Does being pantheist mean believing in God?
Yes. And probably even more crazy to believe in a god that does nothing that you can't see and has no effect on the universe....
Yep. That toe jam after a long day of work? God. That food stuck to the dirty dish in the pile in the sink? God. That wall over there with the brick missing? God.
It depends on what you call god---to believe that all things are connected, every living thing is a part of the whole , that every action has a reaction is not the same as believing in a divine being that is seperate from everything else. Sin isn't an issue in panteisim nor is heaven and hell. It is being aware of the consequences of actions and taking responsibility for them
The conception of what is meant by god, is very different in pantheism. God as Nature is entirely immanent and always in process. Since nature only exposes it self in its diversity, I take it that the pantheist god is a plurality which is in the process of realizing itself (more the way William James saw pantheism) it is not a deity.

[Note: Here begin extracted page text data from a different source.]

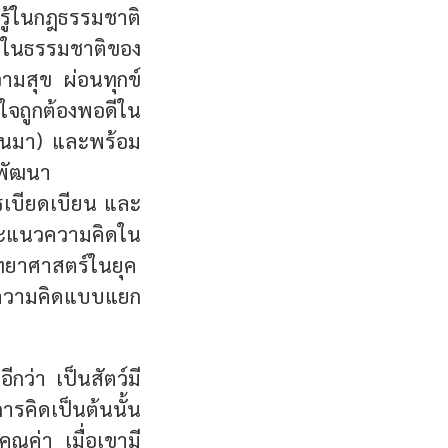
รู้ในกฎธรรมชาติ
งในธรรมชาติของ
วามสุข ผ่อนทุกข์
ใจถูกต้องพอดีใน
ขึ้นมา) และพร้อม
รพัฒนา
รเบียดเบียน และ
ละแนวความคิดใน
ิทยาศาสตร์ในยุค
ษณะความคิดแบบแยก
ีกว่า เป็นสัตว์มี
ารคิดเป็นต้นนั้น
คุณค่า เมื่อเขามี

Belief in all gods, as pan means all.
How does someone believe in gods they aren't even aware of? What about false gods? Maybe they just think everything is god..
@thinkwithme There are NO gods to be aware of and one just creates them in their minds/brains as needed.
@thinkwithme I don't pretend to understand it. I have no belief in any form of god or spiritual things.
One crock of shit or another still smells the same.
Vague and/or ambiguous words make conversations so much harder. Grr!